📉 The Financial Deep Dive
Latent View Analytics unveiled its Q3FY26 unaudited results, showcasing robust top-line growth coupled with margin pressures on the bottom line.
The Numbers:
- Revenue: Total Revenue from Operations jumped 22.0% YoY to ₹2,780 Mn in Q3FY26. Sequentially, revenue grew 7.9% QoQ. For the full fiscal year FY25, revenue surged 32.3% YoY to ₹8,479 Mn.
- EBITDA: Adjusted EBITDA expanded 22.7% YoY to ₹640 Mn, with its margin improving slightly by 0.1 percentage points to 23.0% in Q3FY26. Sequentially, Adjusted EBITDA rose 10.4% QoQ with margin up 0.5 pp. For FY25, Adjusted EBITDA saw substantial growth of 47.8% to ₹2,012 Mn, and margin expanded 2.5 pp to 23.7%.

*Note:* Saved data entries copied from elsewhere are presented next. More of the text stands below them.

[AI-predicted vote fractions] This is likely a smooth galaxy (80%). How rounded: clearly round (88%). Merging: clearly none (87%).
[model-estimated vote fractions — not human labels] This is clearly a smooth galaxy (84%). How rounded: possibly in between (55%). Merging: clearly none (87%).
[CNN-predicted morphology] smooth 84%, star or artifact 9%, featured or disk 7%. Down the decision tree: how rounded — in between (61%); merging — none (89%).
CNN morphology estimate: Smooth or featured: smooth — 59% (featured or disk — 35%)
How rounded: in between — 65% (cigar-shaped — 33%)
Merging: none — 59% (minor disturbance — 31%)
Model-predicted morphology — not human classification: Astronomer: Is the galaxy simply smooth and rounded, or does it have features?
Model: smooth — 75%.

- PAT: Reported Profit After Tax (PAT) grew 19.1% YoY to ₹508 Mn in Q3FY26. However, the PAT margin saw a slight decrease of 0.4 percentage points YoY to 17.2%. Sequentially, PAT grew 11.0% QoQ with margin improvement of 0.6 pp. For FY25, Reported PAT grew a more modest 9.4% to ₹1,735 Mn, with the PAT margin declining significantly by 3.3 percentage points to 18.9%.

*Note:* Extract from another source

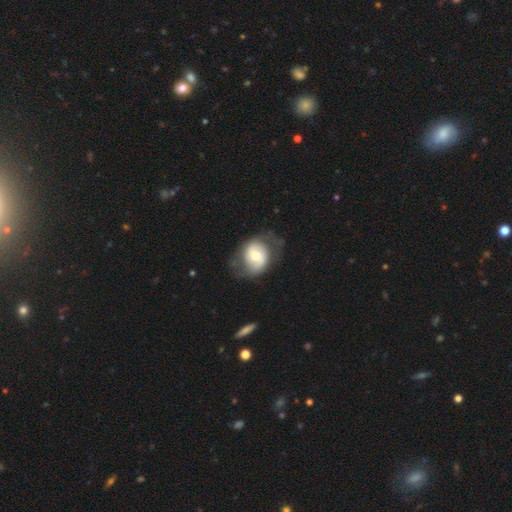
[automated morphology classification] Smooth or featured? Predicted: featured or disk (p=0.52). Edge-on disk? Predicted: no (p=0.96). Merging? Predicted: none (p=0.55).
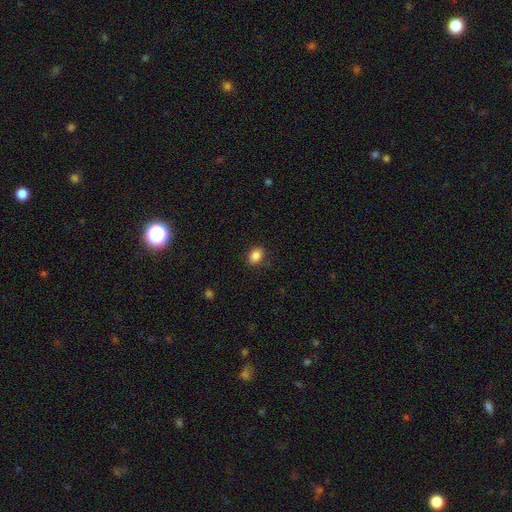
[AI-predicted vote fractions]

- EPS: Basic Earnings Per Share (EPS) grew 19.7% YoY to ₹2.43 in Q3FY26. Sequentially, EPS increased 13.0% QoQ.
The Quality:
The company's financial trajectory since listing shows revenue growth of 2.10x with a Compound Annual Growth Rate (CAGR) of 20.4%, crossing the $100 Mn revenue milestone in FY25. While Adj. EBITDA margins have shown resilience and slight improvement, the core profitability metric, Reported PAT margin, has experienced a notable downtrend, falling from 26.1% in FY23 to 18.9% in FY25. This indicates potential pressure from rising operating costs or a shift in service mix. Furthermore, client concentration remains a key concern, with the top 20 clients contributing a substantial 86% of revenue in Q3FY26, highlighting dependency on a few key relationships.
The Grill:
While no direct grilling occurred, the persistent decline in Reported PAT margins and high client concentration present significant talking points for investors. The management's strategic focus on enhancing data engineering via a Databricks partnership and integrating AI across processes, supported by talent upskilling, aims to drive future growth. The Financial Services vertical's exceptional 105% YoY growth is a clear testament to successful vertical specialization.
Risks & Outlook:
Investors should closely monitor the sustainability of revenue growth against the backdrop of contracting PAT margins. The high client concentration poses a risk if any major client relationship deteriorates. Successful execution of the AI and data engineering strategy, alongside diversification of the client base, will be critical for sustained profitable growth. The market will be watching for margin recovery and efforts to de-risk the revenue base in the coming quarters.